Update, 12/26: Kelly Vance in the East Bay Express: “Isaac is simply magical as this ephemeral but utterly familiar character—he has the voice, the musicianship, the look, the comic comebacks, the stormy attitude—we can spot Dylan’s tantrums from Dont Look Back as well as Van Ronk’s legendary drunken onstage rants. Llewyn’s song for his ailing father at the hospital recalls the fabled real-life meetings of Dylan and his idol, Woody Guthrie, as a sort of mythical shadow play, something for which no knowledge of folknik lore is really necessary. But if you happen to know the story, Llewyn’s singing breaks your heart.”

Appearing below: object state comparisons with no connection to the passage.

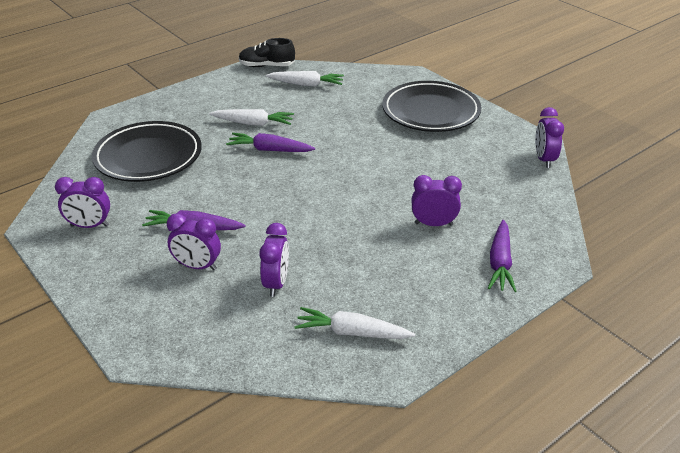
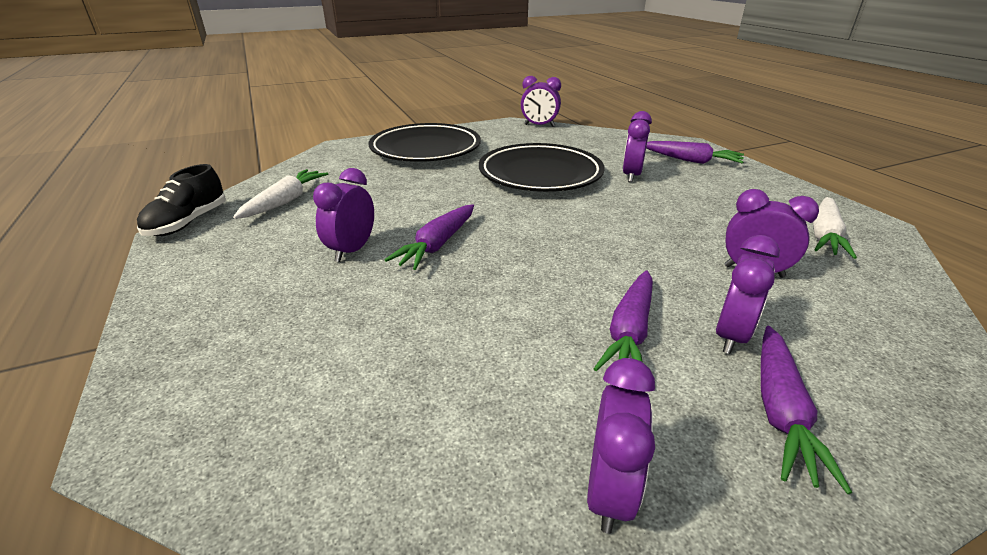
camera: 75 degrees left, 5 degrees down
(137, 278) = (780, 411): none -> purple carrot
(148, 157) = (372, 375): black plate -> black plate (540, 174)
(253, 123) = (352, 250): white carrot -> purple clock

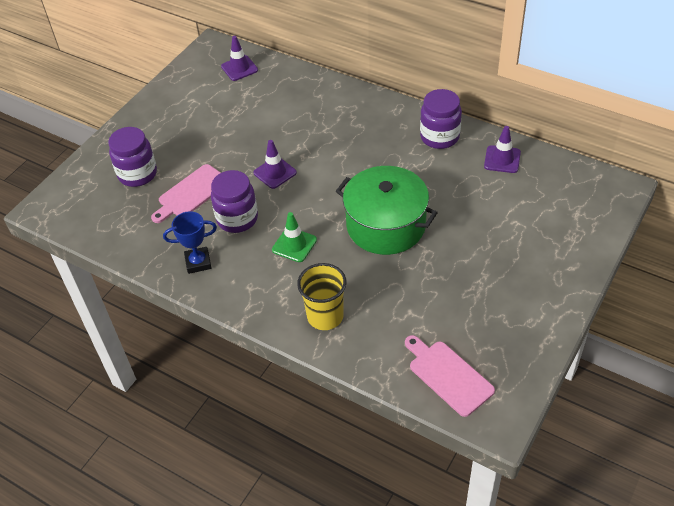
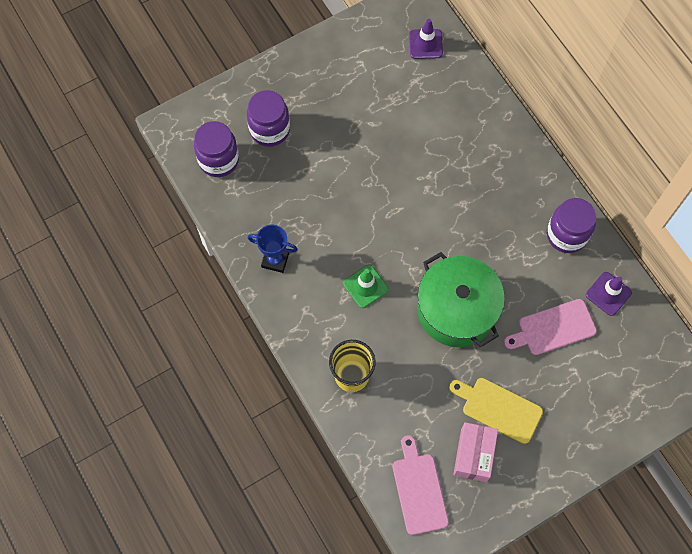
camera: 25 degrees right, 20 degrees up
(191, 193) = (306, 179): pink cutting board -> pink cutting board (553, 328)
(237, 219) = (331, 230): purple jar -> purple jar (219, 160)
(275, 173) = (391, 195): purple traffic cone -> none
(473, 279) = (498, 409): none -> yellow cutting board
(477, 323) = (473, 455): none -> pink box

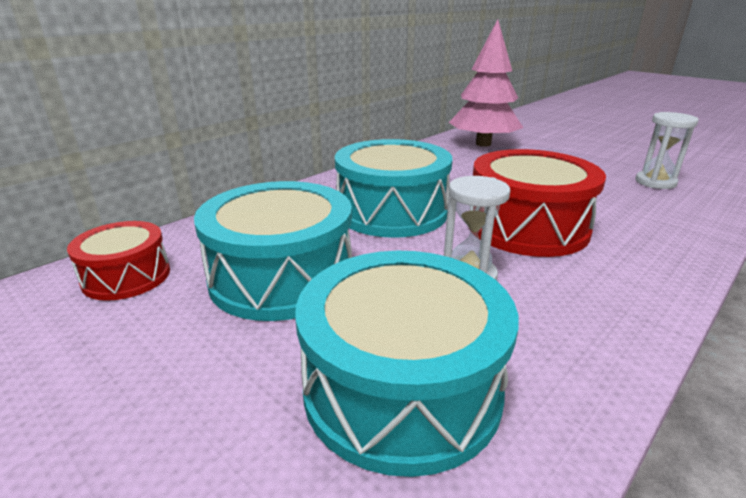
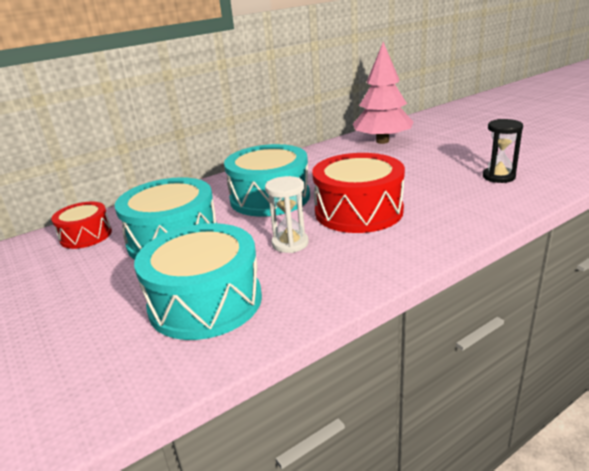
camera: 15 degrees right, 0 degrees up
(655, 182) = (498, 177): white hourglass -> black hourglass

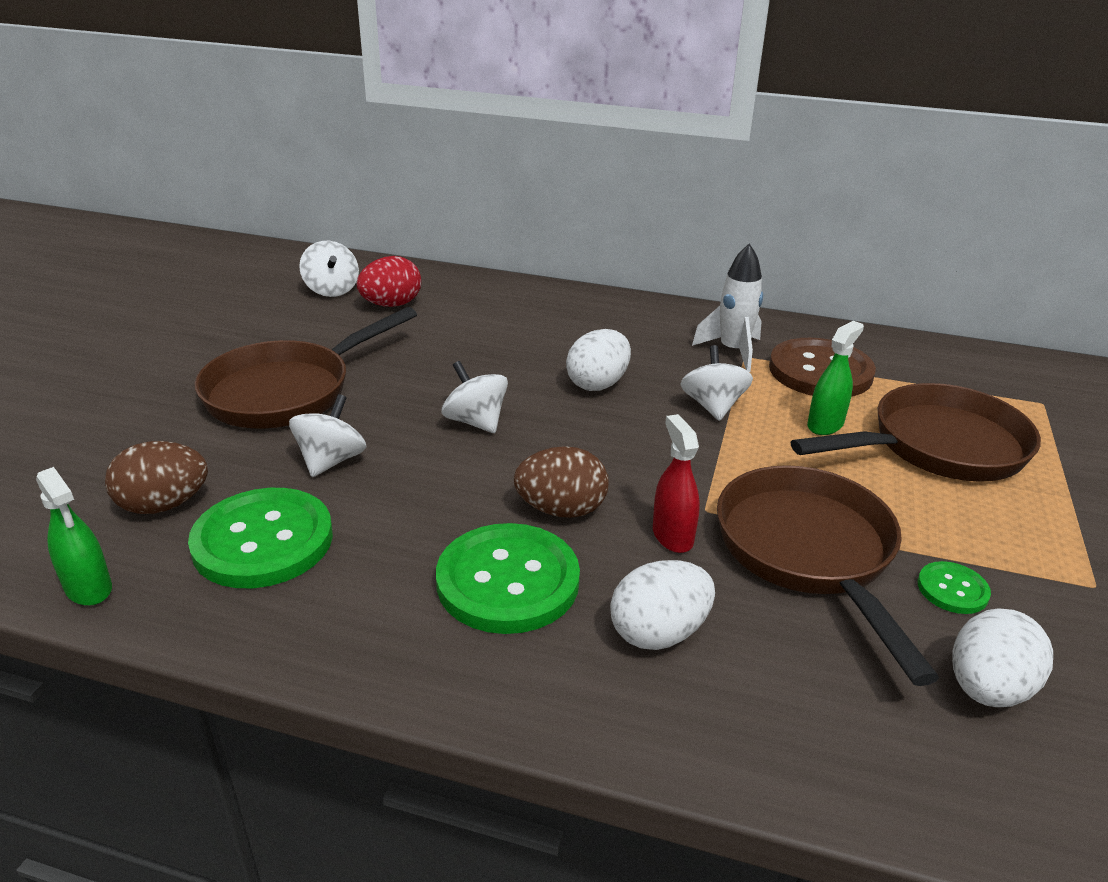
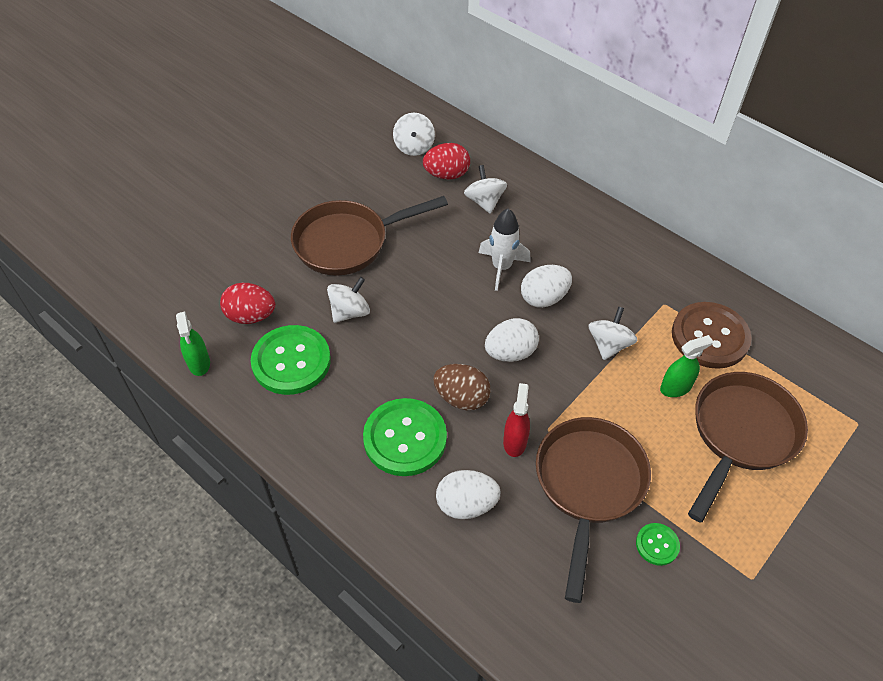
camera: 25 degrees right, 20 degrees up
(164, 505) = (251, 316): brown egg -> red egg
(475, 422) = (448, 307): white spinning top -> white spinning top (484, 201)
(733, 351) = (659, 296): white rocket -> white rocket (501, 267)
(937, 447) = (741, 435): brown pan -> brown pan turned 60 degrees counterclockwise
(987, 689) = (623, 613): white egg -> white egg (510, 353)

Update, 12/27: “From their earliest films onwards, the Coens have used and exploited varying shapes and forms of the horrific for their comic potential.” Max Winter‘s overview of the “Coen Canon” at Press Play is accompanied by a video essay by Nelson Carvajal.
Update, 1/2: “Discussion of the film seems to gravitate around three themes,” writes the New Yorker‘s Richard Brody, who returns to the film, walks us through some of that discussion, and then wraps: “Llewyn Davis interprets traditional songs and invests them with the full force of his emotional turmoil, his grand depth of feeling. And it’s not enough: Dylan turns up and radically refashions the elements of folk music by way of his own poetic gift, an art of radical neoclassicism that takes a tradition and remakes it even to the breaking point, to the point of his own break with it. He was a one-man New Wave.”
Updates, 1/6: Michael Smith finds that the Coens’ “patented smart-ass humor has been replaced by (or has perhaps deepened into) something more emotional and affectionate, a lot of the credit for which should be given to Isaac and soundtrack supervisor T-Bone Burnett.”
Patrick Z. McGavin: “As shot by Delbonnel and designed by Jess Gonchar, the American landscape has never felt so restrictive and marked by hallucinatory dread, expressed by the the perilously narrow backroads and garishly lit all-night diners conjuring all manner of creative exhaustion and artistic depletion. It plays like a charged and deranged version of the Hades episode of Leopold Bloom’s incident-fraught carriage ride to Dignam’s funeral in James Joyce’s Ulysses, ending like it began, with a man confronting his own oblivion.”
“Inside Llewyn Davis is an elegy for the also-rans who were good, but not quite good enough,” writes Duncan Gray. “This is America; there are a lot of them.”